Nvwa ("v" is pronounced like the French "u") is one of the most ancient Chinese goddesses. She was said to have created human beings, and, when the evil god Gong-gong crashed himself upon one of the pillars that supported the sky and made a hole in it, she mended the sky with five-coloured stones.
I thought of the name Nvwa by analogy with Loki. Since it is so small a project and it contains utilities instead of a complete framework, I think "stones" a good metaphor.

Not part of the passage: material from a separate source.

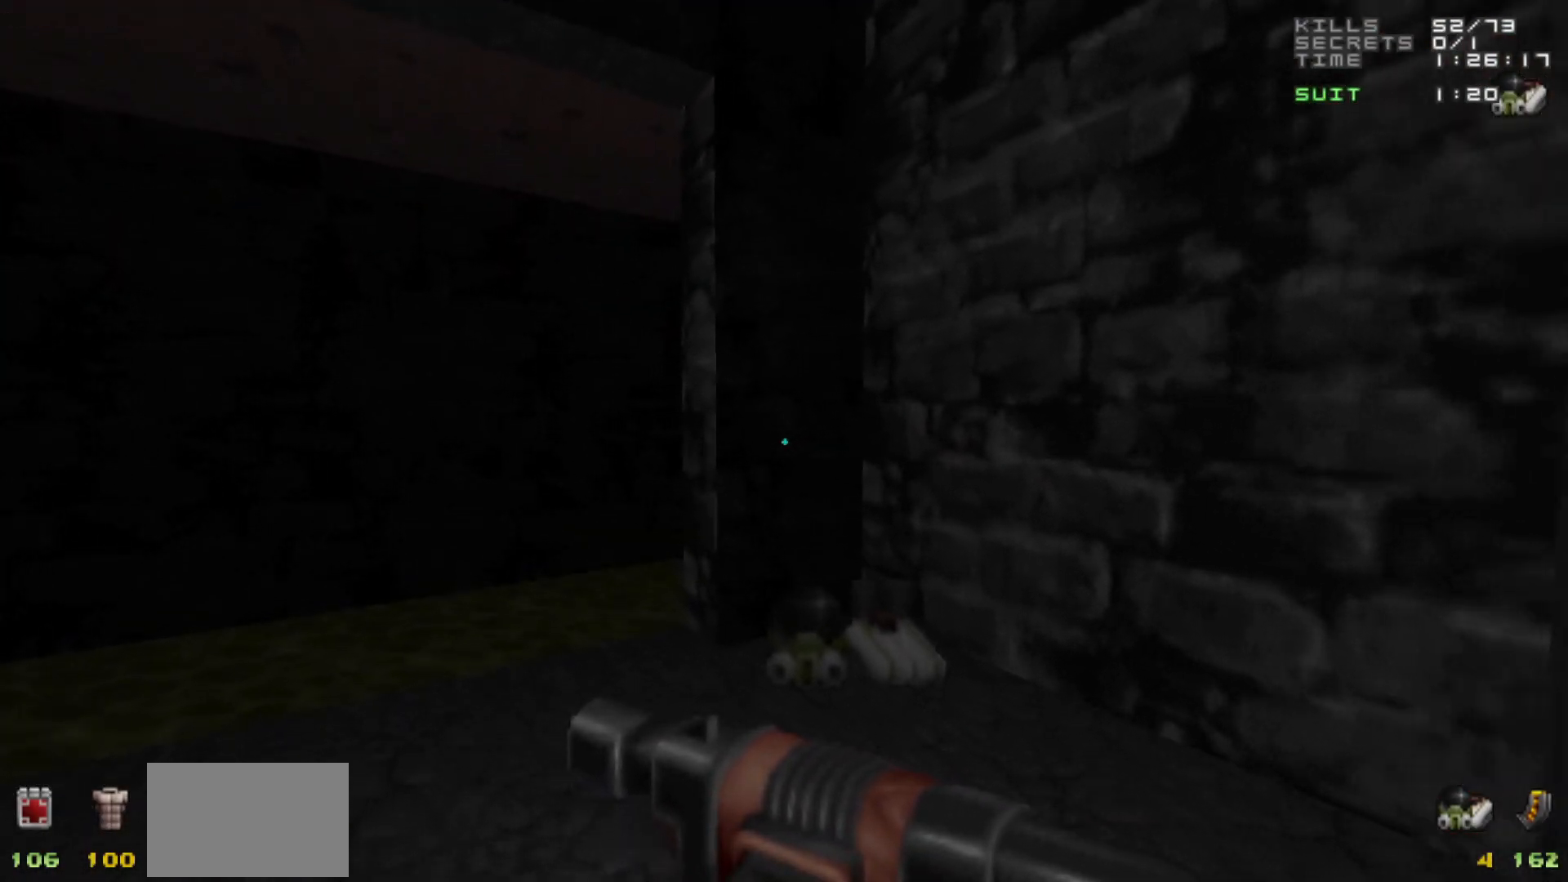
{"keys": ["d"], "mouse": [], "events": [[217, "w", "down"], [367, "d", "down"], [500, "w", "up"]]}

Nvwa versions prior to 1.0 did not use a namespace. It looked to me
overkill to use a namespace in such a small project. However, having
had more project experience and seen more good examples, I changed my
mind. All nvwa functions and global variables were moved into the
namespace nvwa
.
The changes do not mean anything to new users. You just need to follow
the modern C++ way. You should add the root directory of this project
to your include directory (there should be a nvwa directory inside it
with the source files). To include the header file, use
#include <nvwa/...>
.
A brief introduction follows. Check the Doxygen documentation for more (technical) details.
aligned_memory.cpp
aligned_memory.h
Two function for cross-platform aligned memory allocation and
deallocation. This is a thin layer, and it is needed only because the
C++17/C11 aligned_alloc
pairs with free
, which does not work on
Microsoft Windows.
bool_array.cpp
bool_array.h
A replacement of std::vector<bool>
. I wrote it before I knew of
vector<bool>
, or I might not have written it at all. However, it is
faster than many vector<bool>
implementations (your mileage may vary),
and it has members like at
, set
, reset
, flip
, and count
. I
personally find count
very useful.
c++_features.h
Detection macros for certain modern C++ features that might be of interest to code/library writers. I have used existing online resources, and I have tested them on popular platforms and compilers that I have access to (Windows, Linux, and macOS; MSVC, GCC, and Clang), but of course not all versions or all combinations. Patches are welcome for corrections and amendments.
class_level_lock.h
The Loki ClassLevelLockable
adapted to use the fast_mutex
layer.
One minor divergence from Loki is that the template has an additional
template parameter _RealLock
to boost the performance in non-locking
scenarios. Cf. object_level_lock.h.
cont_ptr_utils.h
Utility functors for containers of pointers adapted from Scott Meyers' Effective STL.
debug_new.cpp
debug_new.h
A cross-platform, thread-safe memory leak detector. It is a light-weight one designed only to catch unmatched pairs of new/delete. I know there are already many existing memory leak detectors, but as far as I know, free solutions are generally slow, memory-consuming, and quite complicated to use. This solution is very easy to use, and has very low space/time overheads. Just link in debug_new.cpp for leakage report, and include debug_new.h for additional file/line information. It will automatically switch on multi-threading when the appropriate option of a recognized compiler is specified. Check fast_mutex.h for more threading details.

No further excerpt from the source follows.